▸ **EXCERPTED TEXT**
*** Begin section ***
Importance: Condemns both the legal theory and the theory of natural rights by asserting historical continuity.
Criticism: Not all customs result in rights — the Sati system and infanticide are customs but do not constitute rights. Not all rights have their origins in customs — the right to social security, for example, is unrelated to any custom.
3.3.4 The Social Welfare Theory of Rights
Advocates: Bentham (18th century), Roscoe Pound, Chafee (modern).
Rights are conditions of social welfare — the state should recognise only such rights as help promote social welfare. Claims not in conformity with general welfare do not become rights.
Criticism: “Social welfare” is too vague a term to be precise. The Benthamite formula — “greatest good of the greatest number” — means different things to different people. If the state decides what constitutes “social welfare,” the theory collapses into the legal theory of rights. Wilde: if rights are created by social expediency, “the individual is without an appeal and helplessly dependent upon its arbitrary will.”
3.3.5 The Marxist Theory of Rights
Rights are understood in terms of the economic system at a particular period of history. A particular socio-economic formation produces a particular system of rights.
- The state is an instrument of the economically dominant class — its laws are class laws.
- Feudal state: protects rights/privileges favouring the feudal system.
- Capitalist state: protects rights favouring the capitalist system. The class that controls the economic structure also controls political power, using it to promote its own interests.
- Socialist state: through proletarian laws, protects and promotes the rights of the working class. Being classless, the socialist state protects the rights of all people.
- Order of rights in socialism: economic rights (work, social security) first → social rights (education) → political rights (franchise).
Criticism: Marxism suffers from deterministic ideology — the economic factor alone does not provide the basis of society; non-economic forces also shape the superstructure. However, its emphasis on a non-exploitative socialist system is its characteristic strength.
3.4 Framework of Rights
Rights are essential conditions of human personality. Different state systems recognise different rights — liberal-democratic societies prioritise political rights; socialist societies prioritise economic rights. Rights incorporated in a constitution are called fundamental rights.
3.4.1 Rights of the People
Right to life — the most basic right; without it all other rights are meaningless. The state guarantees protection of life against any injury; even suicide is considered a crime.
Right to equality — equality before law, equal protection of law, prohibition of all discrimination (social, economic, political). Protective discrimination (as in the Constitution of India) is an integral part of this right.
Right to freedom — freedom of speech, press, assembly, association, movement, residence, and adopting a vocation; exercised within reasonable restrictions (as in India’s Constitution).
Right to freedom of religion, conscience, and faith — religion is a matter of personal faith; does not curtail secularism because religion and public life are not allowed to intermix.
Right to education — essential for the development of personality; illiteracy is a social curse; the state must promote education.
Economic rights — right to work, right to social security, rest and leisure; right to property (right to possess and inherit — important in liberal democracies).
Political rights — franchise, contesting elections, holding public office, forming political parties; these rights make individuals full-fledged citizens.
Fundamental Rights in the Constitution of India: right to equality, right to freedom, right against exploitation, right to freedom of religion, cultural and educational rights, and right to constitutional remedies. The last is especially important as it ensures guarantees for all other rights.
*** End section ***
▸ **TASK SET**
(a) Reproduce the stretch of the notes on rights from "- The state" through "the feudal system.".
(b) Resume the notes on rights from their last sentence and keep writing in the same manner.
The items after these notes on rights are separate from them.

▸ **RECORDS PROVIDED**
*** Begin section ***
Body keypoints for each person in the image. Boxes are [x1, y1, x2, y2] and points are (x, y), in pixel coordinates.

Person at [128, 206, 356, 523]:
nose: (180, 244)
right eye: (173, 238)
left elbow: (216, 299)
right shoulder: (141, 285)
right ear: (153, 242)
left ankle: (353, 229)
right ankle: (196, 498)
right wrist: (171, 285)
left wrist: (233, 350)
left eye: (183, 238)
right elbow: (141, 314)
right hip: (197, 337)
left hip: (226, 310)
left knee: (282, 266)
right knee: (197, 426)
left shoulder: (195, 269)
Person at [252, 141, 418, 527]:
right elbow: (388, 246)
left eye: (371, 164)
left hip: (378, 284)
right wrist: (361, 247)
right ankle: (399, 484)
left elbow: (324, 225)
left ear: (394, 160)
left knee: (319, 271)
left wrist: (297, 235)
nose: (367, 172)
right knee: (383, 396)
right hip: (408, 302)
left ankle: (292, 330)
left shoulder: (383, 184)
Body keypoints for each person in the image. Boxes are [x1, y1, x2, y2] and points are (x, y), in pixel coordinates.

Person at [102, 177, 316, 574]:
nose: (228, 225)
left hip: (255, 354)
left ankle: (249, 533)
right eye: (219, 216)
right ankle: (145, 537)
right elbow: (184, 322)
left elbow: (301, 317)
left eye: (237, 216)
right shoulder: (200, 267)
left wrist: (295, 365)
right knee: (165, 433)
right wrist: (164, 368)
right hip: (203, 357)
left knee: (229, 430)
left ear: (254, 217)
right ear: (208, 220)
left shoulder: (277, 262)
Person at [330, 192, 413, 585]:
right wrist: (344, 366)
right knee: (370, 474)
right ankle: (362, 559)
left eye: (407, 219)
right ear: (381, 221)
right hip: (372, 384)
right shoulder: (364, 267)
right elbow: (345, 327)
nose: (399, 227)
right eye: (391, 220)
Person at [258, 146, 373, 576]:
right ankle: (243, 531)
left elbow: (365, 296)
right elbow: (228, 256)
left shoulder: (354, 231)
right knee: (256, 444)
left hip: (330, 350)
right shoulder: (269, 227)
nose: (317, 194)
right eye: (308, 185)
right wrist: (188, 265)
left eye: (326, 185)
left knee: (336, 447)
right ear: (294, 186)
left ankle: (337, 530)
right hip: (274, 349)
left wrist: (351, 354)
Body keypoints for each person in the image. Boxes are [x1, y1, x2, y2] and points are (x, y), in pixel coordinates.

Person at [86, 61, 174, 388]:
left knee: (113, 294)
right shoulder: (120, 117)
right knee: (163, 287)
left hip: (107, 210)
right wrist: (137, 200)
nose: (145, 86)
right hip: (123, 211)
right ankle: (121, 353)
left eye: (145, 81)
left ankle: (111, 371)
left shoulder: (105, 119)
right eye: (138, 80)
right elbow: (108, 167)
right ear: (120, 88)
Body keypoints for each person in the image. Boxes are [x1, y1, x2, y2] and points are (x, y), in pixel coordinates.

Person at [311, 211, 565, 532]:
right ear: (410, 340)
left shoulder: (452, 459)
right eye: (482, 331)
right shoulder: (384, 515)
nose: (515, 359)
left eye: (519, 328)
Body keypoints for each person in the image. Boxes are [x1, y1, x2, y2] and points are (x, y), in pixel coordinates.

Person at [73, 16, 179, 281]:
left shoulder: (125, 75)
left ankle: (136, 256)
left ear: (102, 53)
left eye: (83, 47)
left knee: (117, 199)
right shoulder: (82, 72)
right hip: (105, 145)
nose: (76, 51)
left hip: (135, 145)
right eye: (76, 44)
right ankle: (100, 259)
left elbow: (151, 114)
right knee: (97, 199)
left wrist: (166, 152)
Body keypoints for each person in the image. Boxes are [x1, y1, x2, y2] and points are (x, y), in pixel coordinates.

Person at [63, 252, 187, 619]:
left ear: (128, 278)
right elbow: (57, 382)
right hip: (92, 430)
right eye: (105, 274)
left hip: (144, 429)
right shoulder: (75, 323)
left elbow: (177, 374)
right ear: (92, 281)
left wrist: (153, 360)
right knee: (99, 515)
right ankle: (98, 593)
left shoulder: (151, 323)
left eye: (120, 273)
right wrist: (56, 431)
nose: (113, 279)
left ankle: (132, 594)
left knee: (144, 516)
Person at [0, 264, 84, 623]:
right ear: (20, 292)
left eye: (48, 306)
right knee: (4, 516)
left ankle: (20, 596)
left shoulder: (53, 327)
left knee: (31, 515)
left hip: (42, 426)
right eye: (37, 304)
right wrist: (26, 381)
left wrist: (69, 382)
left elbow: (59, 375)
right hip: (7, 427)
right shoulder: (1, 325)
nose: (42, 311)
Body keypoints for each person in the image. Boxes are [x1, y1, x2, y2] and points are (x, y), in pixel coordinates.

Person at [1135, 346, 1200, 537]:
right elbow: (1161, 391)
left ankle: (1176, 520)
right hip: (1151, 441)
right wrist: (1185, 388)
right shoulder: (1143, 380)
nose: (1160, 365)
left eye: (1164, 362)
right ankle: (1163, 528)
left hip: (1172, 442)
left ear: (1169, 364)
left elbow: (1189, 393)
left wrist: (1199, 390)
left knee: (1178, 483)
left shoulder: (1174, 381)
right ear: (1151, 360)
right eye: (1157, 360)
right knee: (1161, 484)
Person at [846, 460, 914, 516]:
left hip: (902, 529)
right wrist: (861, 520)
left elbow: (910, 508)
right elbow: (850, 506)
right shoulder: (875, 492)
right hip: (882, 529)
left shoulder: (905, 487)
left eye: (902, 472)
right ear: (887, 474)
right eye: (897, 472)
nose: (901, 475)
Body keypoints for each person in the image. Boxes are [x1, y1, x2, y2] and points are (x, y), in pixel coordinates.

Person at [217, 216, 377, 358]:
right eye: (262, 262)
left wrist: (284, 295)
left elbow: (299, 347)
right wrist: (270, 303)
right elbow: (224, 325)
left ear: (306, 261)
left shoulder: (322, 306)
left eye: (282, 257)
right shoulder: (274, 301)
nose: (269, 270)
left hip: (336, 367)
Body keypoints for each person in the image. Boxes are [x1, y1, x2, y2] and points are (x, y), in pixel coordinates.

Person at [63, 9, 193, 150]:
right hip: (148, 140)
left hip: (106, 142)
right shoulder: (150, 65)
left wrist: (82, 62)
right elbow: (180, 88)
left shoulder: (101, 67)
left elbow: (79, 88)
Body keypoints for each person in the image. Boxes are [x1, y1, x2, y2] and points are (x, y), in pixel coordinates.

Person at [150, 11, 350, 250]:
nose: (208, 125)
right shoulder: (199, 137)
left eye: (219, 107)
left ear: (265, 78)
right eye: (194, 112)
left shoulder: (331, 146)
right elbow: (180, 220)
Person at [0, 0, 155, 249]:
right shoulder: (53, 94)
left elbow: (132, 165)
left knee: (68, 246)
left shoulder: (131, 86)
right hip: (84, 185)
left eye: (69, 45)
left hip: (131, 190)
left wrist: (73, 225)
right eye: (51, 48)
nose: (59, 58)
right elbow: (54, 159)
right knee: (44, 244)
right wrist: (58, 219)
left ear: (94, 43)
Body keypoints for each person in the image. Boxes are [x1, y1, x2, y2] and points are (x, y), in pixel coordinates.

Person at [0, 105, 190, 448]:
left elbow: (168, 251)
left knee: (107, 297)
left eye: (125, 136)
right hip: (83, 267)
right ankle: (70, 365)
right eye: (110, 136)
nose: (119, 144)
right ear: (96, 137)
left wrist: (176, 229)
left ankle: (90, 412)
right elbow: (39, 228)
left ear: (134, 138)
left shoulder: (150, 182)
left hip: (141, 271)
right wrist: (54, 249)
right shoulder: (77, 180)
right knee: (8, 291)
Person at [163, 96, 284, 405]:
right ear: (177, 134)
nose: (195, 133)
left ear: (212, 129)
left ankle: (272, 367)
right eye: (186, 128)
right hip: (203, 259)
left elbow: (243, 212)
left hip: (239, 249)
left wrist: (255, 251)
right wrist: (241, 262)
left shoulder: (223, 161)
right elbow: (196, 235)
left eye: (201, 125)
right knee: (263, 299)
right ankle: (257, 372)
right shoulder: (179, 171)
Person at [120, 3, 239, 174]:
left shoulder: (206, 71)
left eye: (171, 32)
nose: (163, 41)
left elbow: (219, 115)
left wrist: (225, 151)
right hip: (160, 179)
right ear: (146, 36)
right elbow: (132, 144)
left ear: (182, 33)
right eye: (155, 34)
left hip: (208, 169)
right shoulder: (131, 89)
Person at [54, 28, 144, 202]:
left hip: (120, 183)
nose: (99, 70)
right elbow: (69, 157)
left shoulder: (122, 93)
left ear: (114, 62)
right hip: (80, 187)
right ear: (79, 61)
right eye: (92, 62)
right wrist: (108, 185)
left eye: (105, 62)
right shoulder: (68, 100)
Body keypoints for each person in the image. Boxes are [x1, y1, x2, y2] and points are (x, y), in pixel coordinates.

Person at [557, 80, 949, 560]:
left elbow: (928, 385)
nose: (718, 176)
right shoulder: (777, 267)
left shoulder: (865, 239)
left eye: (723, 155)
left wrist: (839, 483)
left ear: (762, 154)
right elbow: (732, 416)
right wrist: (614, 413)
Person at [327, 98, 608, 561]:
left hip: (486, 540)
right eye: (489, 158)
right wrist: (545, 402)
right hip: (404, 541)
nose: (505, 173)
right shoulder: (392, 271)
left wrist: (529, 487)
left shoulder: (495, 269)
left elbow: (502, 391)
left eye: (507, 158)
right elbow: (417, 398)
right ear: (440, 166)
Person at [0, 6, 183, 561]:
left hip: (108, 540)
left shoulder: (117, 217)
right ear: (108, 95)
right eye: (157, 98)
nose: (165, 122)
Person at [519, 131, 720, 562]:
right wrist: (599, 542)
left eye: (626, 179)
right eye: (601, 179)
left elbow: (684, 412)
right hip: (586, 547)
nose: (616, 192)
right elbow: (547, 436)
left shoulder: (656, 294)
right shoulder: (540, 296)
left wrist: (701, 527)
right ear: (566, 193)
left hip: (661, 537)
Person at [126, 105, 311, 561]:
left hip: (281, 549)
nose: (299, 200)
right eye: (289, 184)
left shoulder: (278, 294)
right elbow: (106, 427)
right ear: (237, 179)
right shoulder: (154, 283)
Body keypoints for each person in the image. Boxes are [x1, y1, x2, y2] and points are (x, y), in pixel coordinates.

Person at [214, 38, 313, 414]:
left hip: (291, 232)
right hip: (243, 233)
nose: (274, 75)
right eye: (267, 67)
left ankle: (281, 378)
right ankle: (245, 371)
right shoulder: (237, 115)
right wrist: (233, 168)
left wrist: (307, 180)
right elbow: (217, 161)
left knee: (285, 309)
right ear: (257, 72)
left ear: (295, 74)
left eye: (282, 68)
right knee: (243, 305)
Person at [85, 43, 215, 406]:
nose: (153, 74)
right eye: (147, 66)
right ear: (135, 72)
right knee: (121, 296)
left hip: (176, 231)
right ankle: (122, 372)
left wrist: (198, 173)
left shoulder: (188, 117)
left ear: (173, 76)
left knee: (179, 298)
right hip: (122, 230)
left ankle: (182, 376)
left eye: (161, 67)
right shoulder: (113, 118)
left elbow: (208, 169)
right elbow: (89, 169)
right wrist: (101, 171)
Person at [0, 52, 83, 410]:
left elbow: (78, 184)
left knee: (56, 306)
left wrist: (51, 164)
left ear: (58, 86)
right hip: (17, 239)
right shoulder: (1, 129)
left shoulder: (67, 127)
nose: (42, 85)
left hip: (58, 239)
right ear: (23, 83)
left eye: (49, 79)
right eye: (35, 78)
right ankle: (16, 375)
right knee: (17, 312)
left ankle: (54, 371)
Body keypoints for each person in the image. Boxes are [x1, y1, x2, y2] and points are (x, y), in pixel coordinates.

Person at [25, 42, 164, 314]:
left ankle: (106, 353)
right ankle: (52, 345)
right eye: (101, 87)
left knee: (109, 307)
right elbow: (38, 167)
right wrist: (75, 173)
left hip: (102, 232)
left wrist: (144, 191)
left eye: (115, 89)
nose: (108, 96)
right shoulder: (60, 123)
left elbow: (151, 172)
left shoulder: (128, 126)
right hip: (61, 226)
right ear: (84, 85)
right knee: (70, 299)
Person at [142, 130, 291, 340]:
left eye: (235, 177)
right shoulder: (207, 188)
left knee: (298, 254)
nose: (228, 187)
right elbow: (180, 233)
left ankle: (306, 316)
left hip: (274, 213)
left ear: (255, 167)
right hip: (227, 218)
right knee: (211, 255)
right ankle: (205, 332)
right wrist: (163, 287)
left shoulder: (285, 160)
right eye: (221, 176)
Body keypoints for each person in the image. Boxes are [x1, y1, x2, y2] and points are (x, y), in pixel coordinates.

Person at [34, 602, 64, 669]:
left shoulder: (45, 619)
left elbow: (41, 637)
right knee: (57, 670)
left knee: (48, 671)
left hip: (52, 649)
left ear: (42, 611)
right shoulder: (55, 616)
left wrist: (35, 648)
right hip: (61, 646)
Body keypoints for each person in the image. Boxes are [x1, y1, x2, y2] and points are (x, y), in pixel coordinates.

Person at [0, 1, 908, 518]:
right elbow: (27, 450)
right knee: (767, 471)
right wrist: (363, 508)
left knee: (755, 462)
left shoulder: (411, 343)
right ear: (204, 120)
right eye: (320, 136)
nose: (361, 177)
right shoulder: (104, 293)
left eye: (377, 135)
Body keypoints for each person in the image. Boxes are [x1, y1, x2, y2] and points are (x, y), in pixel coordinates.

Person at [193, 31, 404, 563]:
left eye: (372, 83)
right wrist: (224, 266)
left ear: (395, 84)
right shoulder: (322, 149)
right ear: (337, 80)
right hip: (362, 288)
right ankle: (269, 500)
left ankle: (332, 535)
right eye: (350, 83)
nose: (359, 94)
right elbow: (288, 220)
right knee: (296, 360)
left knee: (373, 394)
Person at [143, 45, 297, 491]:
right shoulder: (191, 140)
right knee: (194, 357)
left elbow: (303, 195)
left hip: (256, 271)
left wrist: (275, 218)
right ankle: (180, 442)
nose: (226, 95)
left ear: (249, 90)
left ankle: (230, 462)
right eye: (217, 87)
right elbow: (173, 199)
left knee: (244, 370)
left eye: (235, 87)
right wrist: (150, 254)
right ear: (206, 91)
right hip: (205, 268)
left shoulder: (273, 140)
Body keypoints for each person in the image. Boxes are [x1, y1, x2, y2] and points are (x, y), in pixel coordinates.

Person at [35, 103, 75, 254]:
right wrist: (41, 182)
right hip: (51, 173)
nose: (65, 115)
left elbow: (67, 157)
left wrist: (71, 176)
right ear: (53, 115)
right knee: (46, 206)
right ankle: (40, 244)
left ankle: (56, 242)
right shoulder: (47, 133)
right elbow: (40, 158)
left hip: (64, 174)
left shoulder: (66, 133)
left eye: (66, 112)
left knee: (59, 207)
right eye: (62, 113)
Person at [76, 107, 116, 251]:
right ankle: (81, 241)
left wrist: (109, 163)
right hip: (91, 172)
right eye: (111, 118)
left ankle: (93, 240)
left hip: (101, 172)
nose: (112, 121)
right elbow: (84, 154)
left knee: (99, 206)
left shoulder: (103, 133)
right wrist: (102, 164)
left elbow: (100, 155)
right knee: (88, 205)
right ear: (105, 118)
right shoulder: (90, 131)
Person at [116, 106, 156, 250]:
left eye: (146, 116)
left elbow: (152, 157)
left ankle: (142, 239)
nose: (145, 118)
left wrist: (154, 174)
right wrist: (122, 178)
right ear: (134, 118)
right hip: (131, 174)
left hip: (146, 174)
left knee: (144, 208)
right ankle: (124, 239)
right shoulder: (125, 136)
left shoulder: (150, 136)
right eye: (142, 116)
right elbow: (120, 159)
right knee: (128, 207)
*** End section ***
▸ **ANSWERS BY ITEM**
(a)
- The state is an instrument of the economically dominant class — its laws are class laws.
- Feudal state: protects rights/privileges favouring the feudal system.

(b)
Liberal-democratic vs. Socialist priority of rights:
| Liberal-Democratic | Socialist |
| Political rights → Social rights → Economic rights | Economic rights → Social rights → Political rights |
| Right to freedom > Right to equality | Right to work precedes right to education |
| Right to property > Right to work | Right to education precedes right to independent opinion |
3.4.2 Laski’s Theory of Rights
Harold Laski (1893–1950) — theoretician of the English Labour Party; expounded his theory in A Grammar of Politics (first published 1925, revised frequently).
Laski’s views on rights:
- Rights are social conditions given to individuals as members of society.
- They help promote individual personality — “those social conditions without which no man can seek to be his best self.”
- They are social — never against social welfare; did not exist before the emergence of society.
- The state only recognises and protects rights; it does not grant them.
- Rights are never absolute.
- Rights are dynamic — their contents change according to place, time, and conditions.
- Rights go along with duties; duties are prior to rights.
Laski’s order of rights (most to least urgent):
- Right to work
- Right to adequate wages
- Right to reasonable hours of labour
- Right to education
- Right to choose one’s governors
- Other rights
Laski’s argument: Without economic rights first, an individual cannot enjoy political rights. “Political liberty is meaningless without economic equality; where there are great inequalities, the relationship between men is that of the master and the slave.” Education (social right) equips individuals to exercise all other rights properly.
3.4.3 Theory of Human Rights
S. Ramphal: human rights were not born of men but were born with them — not so much a result of UN efforts as emanations from basic human dignity.
Human rights are those rights inherent to our nature without which we cannot live as human beings. They enable us to use and develop our faculties, talents, and intelligence; they assert the inherent dignity and worth of each human being.
Human rights in the UN Charter: the Preamble affirms faith in fundamental human rights, dignity, worth of the human person, and equal rights of men, women, and nations. Articles 13, 55, 62, 68, and 76 reference promotion of universal respect for human rights.
Universal Declaration of Human Rights (UDHR): drafted by the Commission on Human Rights (under the UN Economic and Social Council), under the chairmanship of Roosevelt, over approximately two and a half years. Approved by the UN General Assembly on 10 December 1948 — now celebrated as Human Rights Day. Contains 30 articles.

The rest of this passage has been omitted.